[Saved data entries]
****************************************

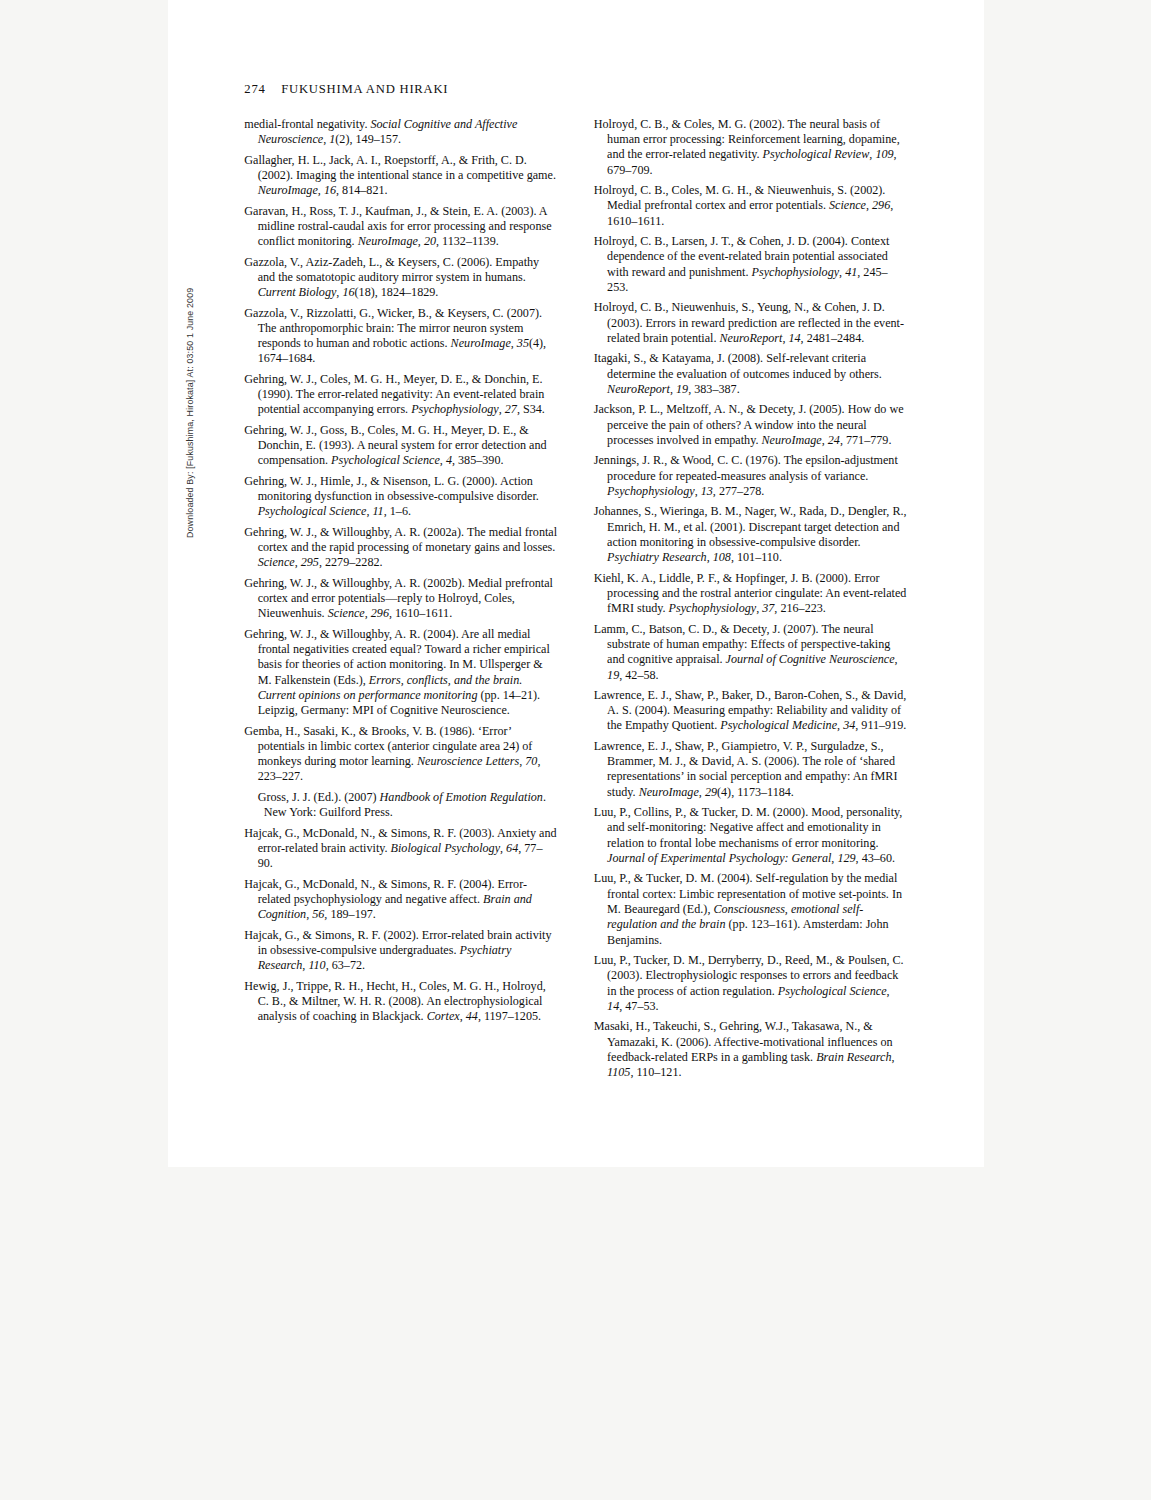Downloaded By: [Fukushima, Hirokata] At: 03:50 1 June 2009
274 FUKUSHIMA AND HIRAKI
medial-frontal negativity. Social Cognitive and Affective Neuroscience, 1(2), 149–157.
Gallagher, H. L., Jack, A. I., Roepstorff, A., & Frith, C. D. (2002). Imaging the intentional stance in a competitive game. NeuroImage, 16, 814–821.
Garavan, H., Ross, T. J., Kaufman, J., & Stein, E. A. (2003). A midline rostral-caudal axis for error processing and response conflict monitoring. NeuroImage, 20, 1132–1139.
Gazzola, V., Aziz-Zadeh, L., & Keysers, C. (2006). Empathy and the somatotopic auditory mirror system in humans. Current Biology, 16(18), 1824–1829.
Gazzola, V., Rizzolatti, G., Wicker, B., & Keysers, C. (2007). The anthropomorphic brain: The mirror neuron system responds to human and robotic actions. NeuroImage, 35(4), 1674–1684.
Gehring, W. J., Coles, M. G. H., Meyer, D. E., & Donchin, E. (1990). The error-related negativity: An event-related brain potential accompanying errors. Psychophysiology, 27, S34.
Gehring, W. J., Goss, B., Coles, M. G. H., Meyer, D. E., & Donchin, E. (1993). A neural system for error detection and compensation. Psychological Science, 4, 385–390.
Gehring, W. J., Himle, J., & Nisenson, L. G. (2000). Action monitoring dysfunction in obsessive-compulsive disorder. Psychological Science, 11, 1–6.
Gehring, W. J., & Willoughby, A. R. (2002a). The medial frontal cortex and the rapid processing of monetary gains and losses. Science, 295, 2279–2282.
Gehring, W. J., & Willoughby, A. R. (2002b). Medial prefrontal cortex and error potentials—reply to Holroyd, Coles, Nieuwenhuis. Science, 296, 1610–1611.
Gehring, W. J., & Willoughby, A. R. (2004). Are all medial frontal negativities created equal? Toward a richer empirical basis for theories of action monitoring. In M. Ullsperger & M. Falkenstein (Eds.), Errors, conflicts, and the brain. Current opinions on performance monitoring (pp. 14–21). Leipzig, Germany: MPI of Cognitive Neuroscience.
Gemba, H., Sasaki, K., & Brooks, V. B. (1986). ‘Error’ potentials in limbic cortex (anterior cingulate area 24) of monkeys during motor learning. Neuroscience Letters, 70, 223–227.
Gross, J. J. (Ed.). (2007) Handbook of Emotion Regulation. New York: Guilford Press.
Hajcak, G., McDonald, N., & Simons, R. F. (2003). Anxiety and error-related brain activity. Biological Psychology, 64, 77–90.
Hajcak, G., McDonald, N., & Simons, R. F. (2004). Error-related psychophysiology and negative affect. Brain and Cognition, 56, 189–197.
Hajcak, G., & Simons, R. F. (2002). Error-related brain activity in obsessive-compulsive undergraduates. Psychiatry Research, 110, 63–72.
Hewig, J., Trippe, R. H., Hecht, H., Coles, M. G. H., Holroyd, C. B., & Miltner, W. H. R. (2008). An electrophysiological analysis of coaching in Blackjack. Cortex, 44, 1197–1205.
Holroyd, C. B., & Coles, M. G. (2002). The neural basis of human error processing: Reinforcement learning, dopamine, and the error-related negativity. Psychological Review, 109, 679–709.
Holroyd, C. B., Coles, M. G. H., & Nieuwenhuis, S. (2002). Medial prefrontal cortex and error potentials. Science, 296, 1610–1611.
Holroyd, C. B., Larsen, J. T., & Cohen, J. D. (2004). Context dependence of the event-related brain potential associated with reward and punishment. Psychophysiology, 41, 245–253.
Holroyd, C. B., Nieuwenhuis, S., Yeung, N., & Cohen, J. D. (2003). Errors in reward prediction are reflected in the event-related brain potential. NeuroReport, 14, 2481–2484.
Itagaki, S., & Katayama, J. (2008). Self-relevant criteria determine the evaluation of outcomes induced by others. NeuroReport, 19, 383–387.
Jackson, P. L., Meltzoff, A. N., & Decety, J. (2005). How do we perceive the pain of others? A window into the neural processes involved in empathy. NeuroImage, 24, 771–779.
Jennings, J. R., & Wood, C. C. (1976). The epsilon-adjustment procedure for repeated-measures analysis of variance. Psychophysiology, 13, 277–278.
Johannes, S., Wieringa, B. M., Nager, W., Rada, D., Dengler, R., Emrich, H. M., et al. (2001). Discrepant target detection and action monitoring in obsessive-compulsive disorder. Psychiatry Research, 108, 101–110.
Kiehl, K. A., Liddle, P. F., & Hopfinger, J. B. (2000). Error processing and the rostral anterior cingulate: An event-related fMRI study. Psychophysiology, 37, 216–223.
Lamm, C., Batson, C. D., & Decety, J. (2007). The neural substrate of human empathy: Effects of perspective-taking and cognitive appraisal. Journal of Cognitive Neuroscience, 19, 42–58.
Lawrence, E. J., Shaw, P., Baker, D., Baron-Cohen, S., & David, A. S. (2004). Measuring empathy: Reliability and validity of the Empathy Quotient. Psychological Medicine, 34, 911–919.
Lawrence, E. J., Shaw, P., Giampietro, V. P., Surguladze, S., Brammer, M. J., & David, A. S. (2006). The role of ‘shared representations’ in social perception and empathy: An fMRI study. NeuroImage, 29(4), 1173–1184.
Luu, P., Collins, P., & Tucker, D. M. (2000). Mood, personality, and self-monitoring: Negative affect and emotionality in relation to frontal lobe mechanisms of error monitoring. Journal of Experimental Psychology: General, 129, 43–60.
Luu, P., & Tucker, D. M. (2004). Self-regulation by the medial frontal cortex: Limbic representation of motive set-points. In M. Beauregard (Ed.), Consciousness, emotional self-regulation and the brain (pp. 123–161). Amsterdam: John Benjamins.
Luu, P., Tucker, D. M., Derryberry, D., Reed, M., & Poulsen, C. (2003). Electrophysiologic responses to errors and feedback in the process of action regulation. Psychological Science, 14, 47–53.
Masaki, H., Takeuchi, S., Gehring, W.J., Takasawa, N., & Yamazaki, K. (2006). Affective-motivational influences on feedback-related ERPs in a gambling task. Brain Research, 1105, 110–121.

****************************************

Each line above that contains "processing" counts once; report the total of such lines and nothing more.

4